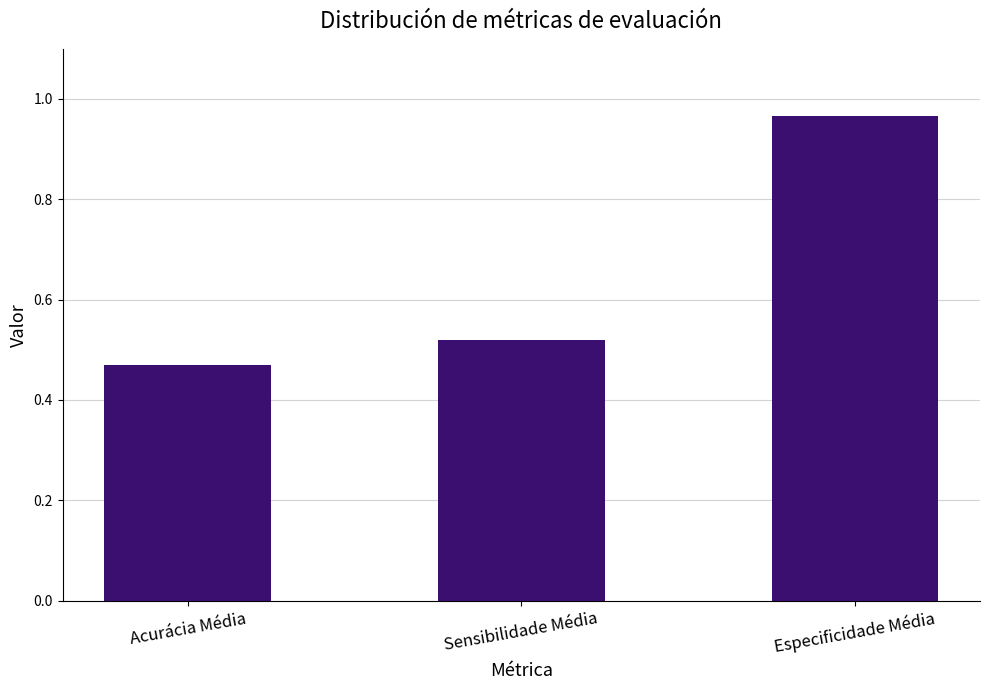

Are the bars grouped side by side (vs. stacked)?

No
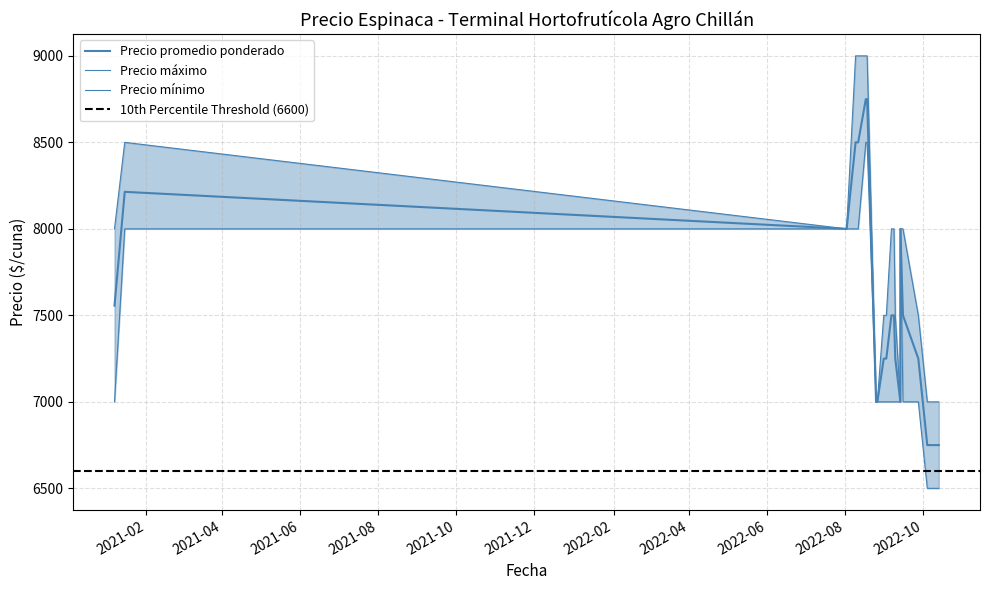

List the labels in order of Precio promedio ponderado value, largest first.

2022-08-17, 2022-08-18, 2022-08-09, 2022-08-11, 2021-01-15, 2022-09-13, 2022-08-02, 2021-01-07, 2022-09-08, 2022-09-15, 2022-09-06, 2022-08-31, 2022-09-27, 2022-09-02, 2022-09-09, 2022-08-25, 2022-09-13, 2022-08-26, 2022-10-13, 2022-10-12, 2022-10-04, 2022-10-07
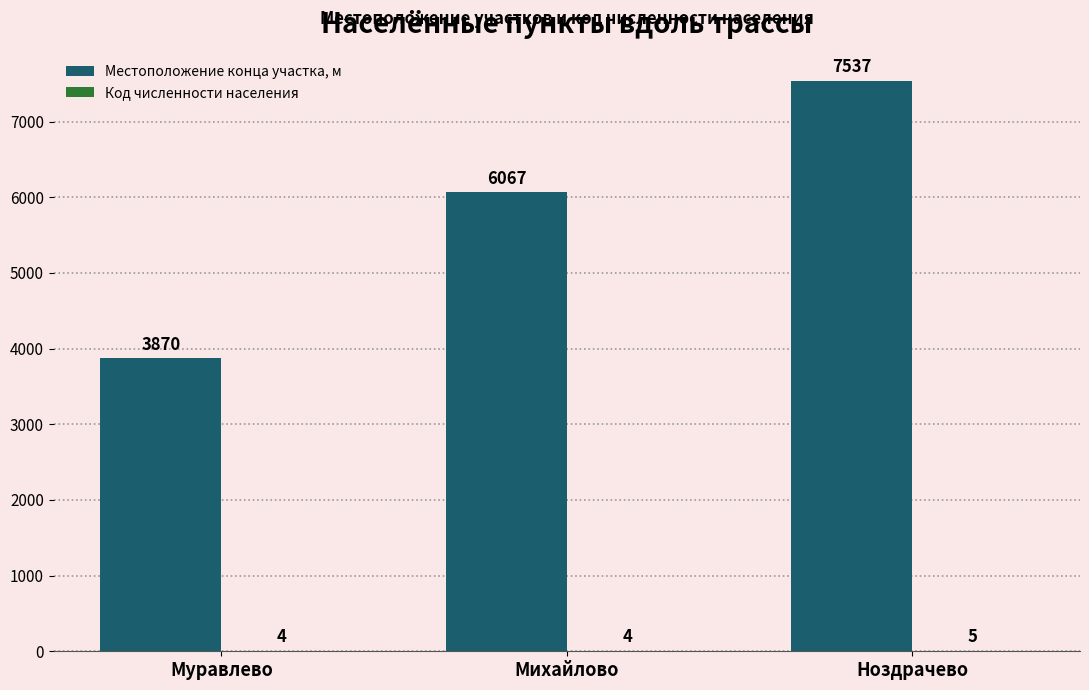

What value does the Местоположение конца участка, м series have at Михайлово, to the nearest 50?

6050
---*---
To-do item: Can you reproduce verbatim the part of the records that opens with the line containing "What value does" and runs through the end of the records?

Answer space:
What value does the Местоположение конца участка, м series have at Михайлово, to the nearest 50?

6050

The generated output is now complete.